I've looked into the Ikea adjustable table, but it feels way too flimsy to accommodate my midi keyboard, monitors and the screen. Most of the other budget tables I've tried have the same problem, the sturdier seem to start from around 500€ here.


----------



## dzilizzi (Jul 29, 2019)

this is kind of why I haven't got one yet. I have seen some "build your own" bases that will take a decent amount of weight, but then you have to be careful how heavy your table top is. The other options is a small area one that will only raise the screens, mouse and keyboard (computer keyboard that is) You don't really need your monitors or midi keyboard going up and down.


----------



## Robert_G (Jul 29, 2019)

dzilizzi said:


> this is kind of why I haven't got one yet. I have seen some "build your own" bases that will take a decent amount of weight, but then you have to be careful how heavy your table top is. The other options is a small area one that will only raise the screens, mouse and keyboard (computer keyboard that is) You don't really need your monitors or midi keyboard going up and down.



Exactly....thinking if i could just raise and lower the basics....but without it being a pain in the ass as it would be every half hour.


----------



## Mike Marino (Jul 29, 2019)

You might consider: UpDesk, The Human Solution (UPLIFT), Ergo Depot, NextDesk, and Autonomous' Smart Desk. Those cover a varying degree of desk sizes, lift capacities, and price points.


----------



## brek (Jul 29, 2019)

I swear by standing desks. I've had one at the studio for several years. It's big and sturdy and has everything but the computer on it. 

I've recently been spending a lot more time working from home and one of the first things I had to do was put in a standing desk. When I buy stuff for myself I tend to be very cost conscious (i.e. cheap) so I ended up getting the 3 tier AIMEZO from Amazon for about $300. 
So far so good. I don't have my monitors on this one, so I have to sit in order to "properly" work on music. 
One other nice thing about an adjustable desk... Adjusting the height ever so slightly for playing the MIDI keyboard va the qwerty keyboard.


----------



## WaveRider (Jul 29, 2019)

I got one of these, and it's awesome...



I bought the frame separately and used an IKEA desktop. It's great for the back and it gives me a ton of energy for hours until the legs get tired, then it's time to sit for a while.


----------



## whiskers (Jul 29, 2019)

WaveRider said:


> I got one of these, and it's awesome...
> 
> 
> 
> I bought the frame separately and used an IKEA desktop. It's great for the back and it gives me a ton of energy for hours until the legs get tired, then it's time to sit for a while.
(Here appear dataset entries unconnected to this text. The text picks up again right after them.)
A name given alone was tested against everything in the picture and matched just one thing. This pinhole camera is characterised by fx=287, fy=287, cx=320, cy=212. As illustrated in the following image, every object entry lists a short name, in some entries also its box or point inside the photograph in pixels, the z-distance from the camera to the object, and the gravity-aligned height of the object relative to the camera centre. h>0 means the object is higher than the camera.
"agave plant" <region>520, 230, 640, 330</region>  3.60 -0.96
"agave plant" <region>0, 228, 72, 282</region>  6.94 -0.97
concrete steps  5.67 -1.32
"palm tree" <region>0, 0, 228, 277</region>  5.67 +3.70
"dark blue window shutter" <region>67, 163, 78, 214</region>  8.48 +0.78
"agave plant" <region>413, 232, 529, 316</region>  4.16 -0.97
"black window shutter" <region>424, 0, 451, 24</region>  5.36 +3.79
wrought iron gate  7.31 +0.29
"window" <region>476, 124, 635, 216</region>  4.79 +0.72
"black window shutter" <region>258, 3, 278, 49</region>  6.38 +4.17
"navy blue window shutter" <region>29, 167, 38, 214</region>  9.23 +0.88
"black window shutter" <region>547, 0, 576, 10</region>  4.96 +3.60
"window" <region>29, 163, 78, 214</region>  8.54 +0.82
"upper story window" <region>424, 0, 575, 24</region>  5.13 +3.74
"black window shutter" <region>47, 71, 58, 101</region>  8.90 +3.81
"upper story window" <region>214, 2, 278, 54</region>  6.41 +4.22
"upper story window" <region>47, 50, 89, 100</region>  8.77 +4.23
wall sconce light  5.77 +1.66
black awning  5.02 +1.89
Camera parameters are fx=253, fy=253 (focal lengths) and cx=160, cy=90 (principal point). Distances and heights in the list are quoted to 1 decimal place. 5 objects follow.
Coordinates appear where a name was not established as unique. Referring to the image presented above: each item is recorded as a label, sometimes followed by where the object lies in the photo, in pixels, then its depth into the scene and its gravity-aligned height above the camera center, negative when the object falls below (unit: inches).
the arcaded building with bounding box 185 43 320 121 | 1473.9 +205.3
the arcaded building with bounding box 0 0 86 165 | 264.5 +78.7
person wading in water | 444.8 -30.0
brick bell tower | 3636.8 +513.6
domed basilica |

i have something similar to this, but still need to assemble it. I've got a two tops/slabs of wood, one for the desk top, one for the sliding drawer which will house my 88 key controller. Remind me and i'll take a pic when done.


----------



## tabulius (Jul 31, 2019)

I also had back problems and pain. I tried Herman Miller Aeron and even the most expensive model (I don't remember the model). I also tried standing desks with leaning chair and without. But with every product I had lower back pain. I learned the hard way what works with some people, might not work with me - no matter how well it is reviewed.

But luckily I found a great solution for me. Now I have a "kneechair" that takes the load out of my lower back. It is not perfect, I still get stiffness in my knees and back sometimes, but with this chair I can change how I sit in it, and that is great. The key is to try things out and find the best way for you.


----------



## MWMelis (Jul 31, 2019)

I use an Ikea Skarsta Sit/Stand desk with my keyboard positioned below it on an X-stand and and a CubeFit TerraMat on the floor allows me to stand comfortably. I alternate between standing straight and leaning against the desk to give my back a rest. The desk height is adjustable using a crank handle for fine tuning. I swap out the standing mat with a desk chair when working at the keyboard for extended periods. Lifting and replacing the standing mat to make way for the chair isn't the most elegant solution but it only takes a moment.


----------



## Jimmy Hellfire (Aug 1, 2019)

Getting up and moving is good and all, I do it automatically because my body will let me know whether I'm thinking of it or not. But the only thing than will help you in the long run are muscles and a strong core. Exercise daily!


----------



## Robert_G (Feb 7, 2020)

So I got this one a few months ago.



What a life saver. So simple...takes little effort to raise and lower. Best $169 Cnd I have spent in a long time. Even for regular computer use....its great.
I stand most of the time actually....that way I can reserve my sitting time when I'm playing the digital piano live for recording.....then stand for the programming and editing.
Thanks for all the suggestions.


----------